■ **Exercise 1**
In the GitHub issue below, what setting does the example test append to the emulator's connection string?
====== Excerpted passage
Azure / azure-cosmos-dotnet-v3

.NET SDK for Azure Cosmos DB for the core SQL API
MIT License
731 stars 489 forks source link

DisableServerCertificateValidation=true results in SSL exception with linux emulator #4315

Open emyklebost opened 7 months ago

emyklebost commented 7 months ago

I was happy when I discovered that this feature was added to the SDK. However, I still get The SSL connection could not be established exception when using the emulator. Am I misunderstanding this feature?

Example test:

[Fact]
public async Task Test()
{
    await using var testContainer = new CosmosDbBuilder().WithPortBinding(8081, 8081).Build();
    await testContainer.StartAsync();

    var connectionString = $"{testContainer.GetConnectionString()};DisableServerCertificateValidation=true";

    using var client = new CosmosClientBuilder(connectionString).Build();
    var result = await client!.CreateDatabaseIfNotExistsAsync("database-1"); // throws HttpRequestException due to SSL
}

Exception:

  Message: 
System.Net.Http.HttpRequestException : The SSL connection could not be established, see inner exception.
---- System.IO.IOException : Received an unexpected EOF or 0 bytes from the transport stream.

  Stack Trace: 
ConnectHelper.EstablishSslConnectionAsync(SslClientAuthenticationOptions sslOptions, HttpRequestMessage request, Boolean async, Stream stream, CancellationToken cancellationToken)
HttpConnectionPool.ConnectAsync(HttpRequestMessage request, Boolean async, CancellationToken cancellationToken)
HttpConnectionPool.CreateHttp11ConnectionAsync(HttpRequestMessage request, Boolean async, CancellationToken cancellationToken)
HttpConnectionPool.AddHttp11ConnectionAsync(QueueItem queueItem)
TaskCompletionSourceWithCancellation`1.WaitWithCancellationAsync(CancellationToken cancellationToken)
HttpConnectionPool.SendWithVersionDetectionAndRetryAsync(HttpRequestMessage request, Boolean async, Boolean doRequestAuth, CancellationToken cancellationToken)
RedirectHandler.SendAsync(HttpRequestMessage request, Boolean async, CancellationToken cancellationToken)
HttpClient.<SendAsync>g__Core|83_0(HttpRequestMessage request, HttpCompletionOption completionOption, CancellationTokenSource cts, Boolean disposeCts, CancellationTokenSource pendingRequestsCts, CancellationToken originalCancellationToken)
CosmosHttpClientCore.ExecuteHttpHelperAsync(HttpRequestMessage requestMessage, ResourceType resourceType, CancellationToken cancellationToken)
CosmosHttpClientCore.SendHttpHelperAsync(Func`1 createRequestMessageAsync, ResourceType resourceType, HttpTimeoutPolicy timeoutPolicy, IClientSideRequestStatistics clientSideRequestStatistics, CancellationToken cancellationToken)
<19 more frames...>
ClientContextCore.RunWithDiagnosticsHelperAsync[TResult](String containerName, String databaseName, OperationType operationType, ITrace trace, Func`2 task, Func`2 openTelemetry, String operationName, RequestOptions requestOptions)
============
====== Provided data
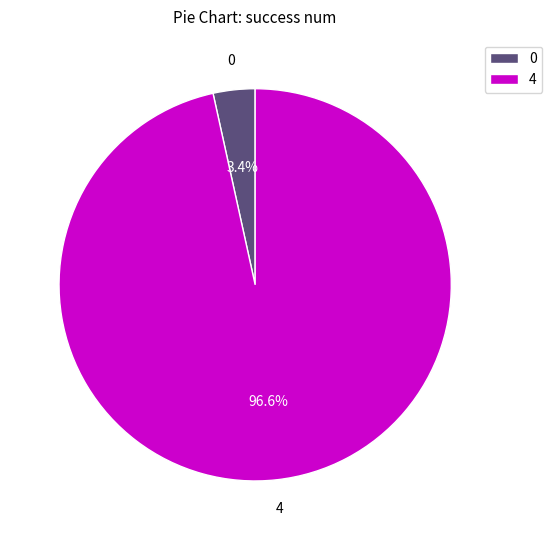

Rank the categories by value from lowest to highest.

0, 4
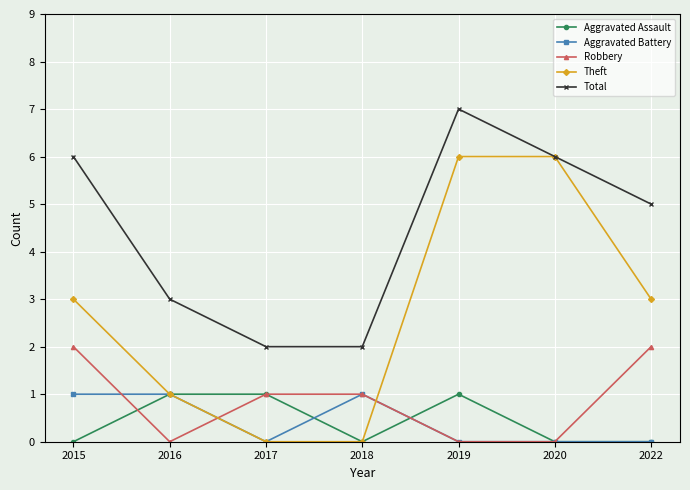

True or false: Total and Aggravated Battery cross at least once.

False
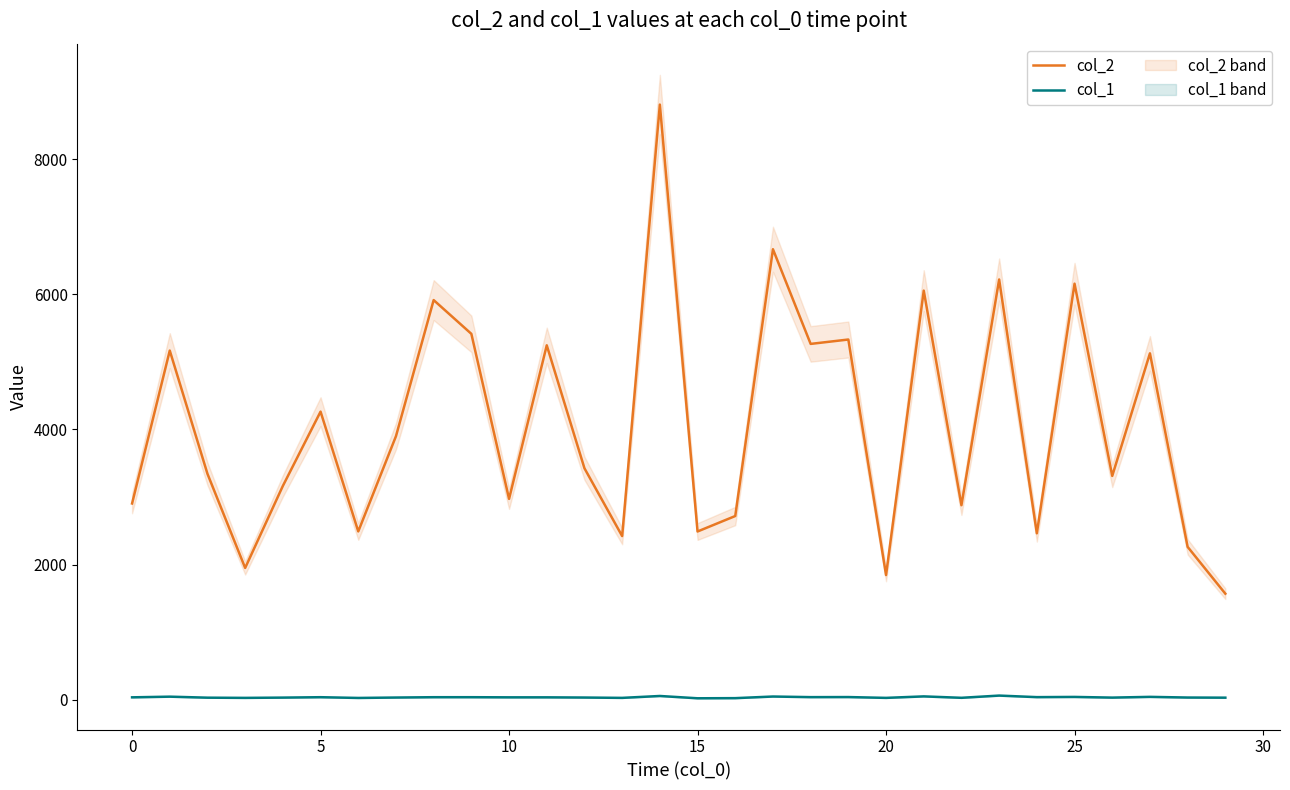

True or false: col_1 and col_2 intersect in this chart.

False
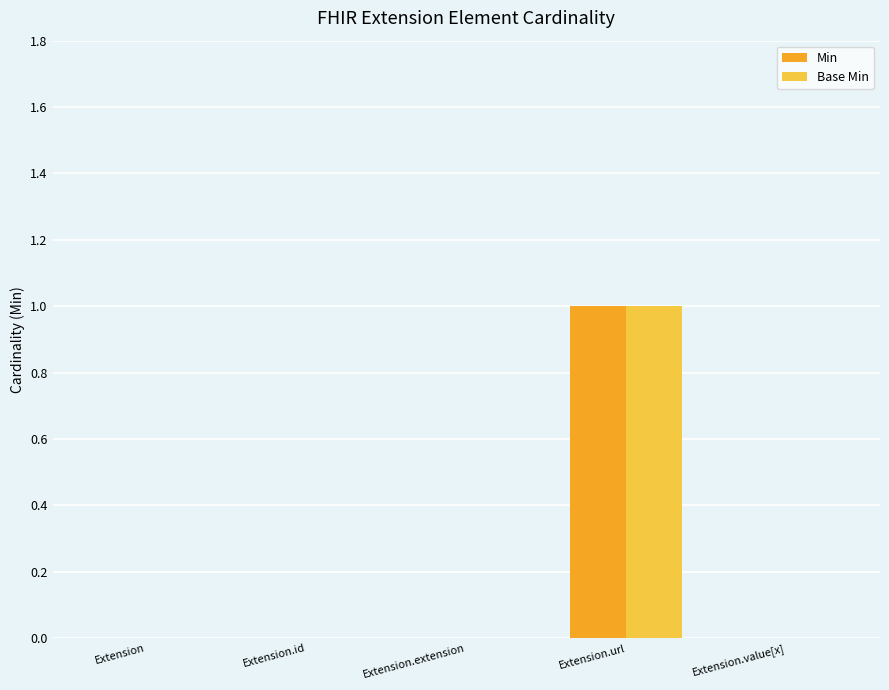

At which category does the chart reach its peak across all series?

Extension.url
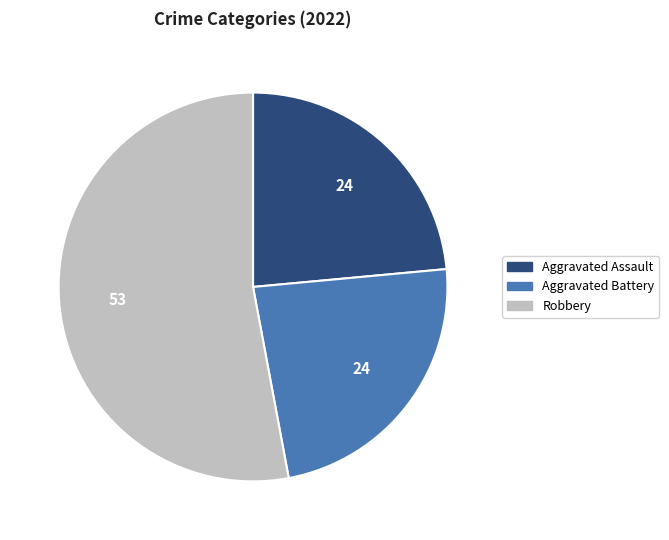

Is there a majority slice in this chart?

Yes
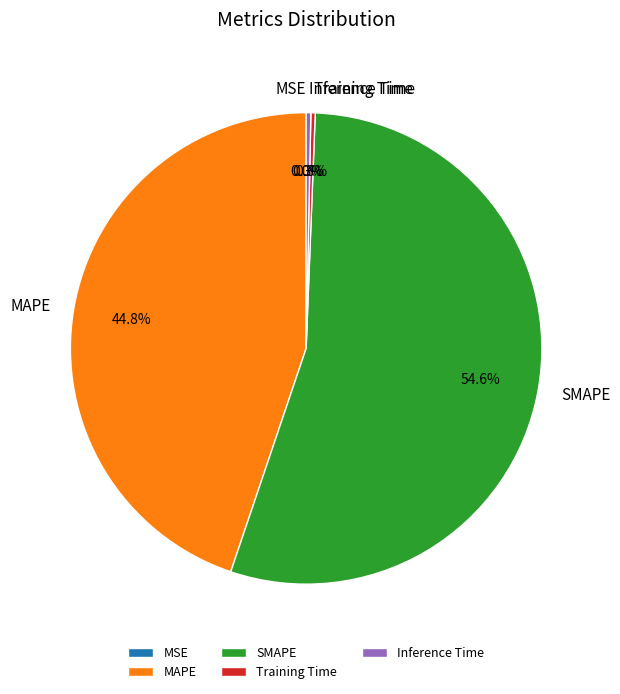

Which category accounts for the majority?

SMAPE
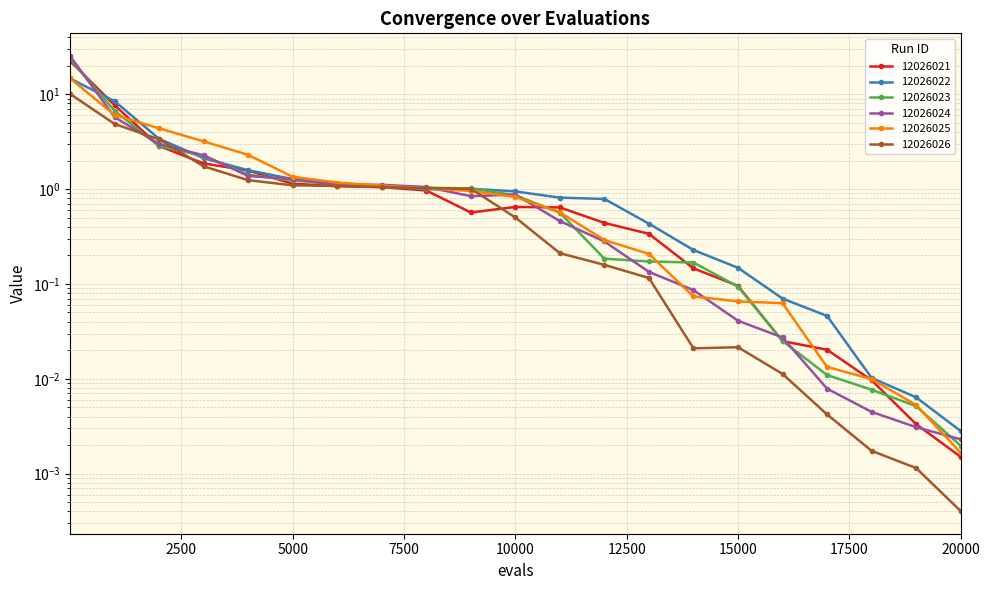

Is this an area chart (filled region under the line)?

No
============
■ **Exercise 2**
Retype the dataset rows starting at the line that contains "Extension.url" and ending at the last line of the rows, omitting the pictures.

■ **Exercise answer 1**
DisableServerCertificateValidation=true

■ **Exercise answer 2**
Extension.url

Is there a majority slice in this chart?

Yes

Which category accounts for the majority?

SMAPE

Is this an area chart (filled region under the line)?

No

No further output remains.